Top of Extracted information

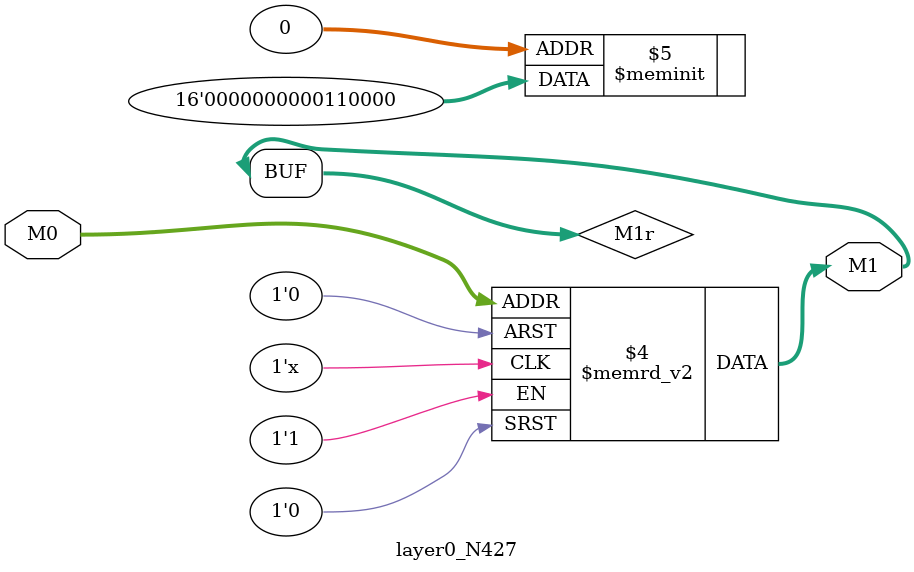
<source format=v>
module layer0_N427 ( input [2:0] M0, output [1:0] M1 );

	(*rom_style = "distributed" *) reg [1:0] M1r;
	assign M1 = M1r;
	always @ (M0) begin
		case (M0)
			3'b000: M1r = 2'b00;
			3'b100: M1r = 2'b00;
			3'b010: M1r = 2'b11;
			3'b110: M1r = 2'b00;
			3'b001: M1r = 2'b00;
			3'b101: M1r = 2'b00;
			3'b011: M1r = 2'b00;
			3'b111: M1r = 2'b00;

		endcase
	end
endmodule

</source>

Bottom of Extracted information

### Task details
Write out the line containing "3'b100: M1r = 2'b00;" and every line after it through the end of the entries. Keep each one exactly as it is, and add nothing.

### Response to this task
			3'b100: M1r = 2'b00;
			3'b010: M1r = 2'b11;
			3'b110: M1r = 2'b00;
			3'b001: M1r = 2'b00;
			3'b101: M1r = 2'b00;
			3'b011: M1r = 2'b00;
			3'b111: M1r = 2'b00;

		endcase
	end
endmodule

</source>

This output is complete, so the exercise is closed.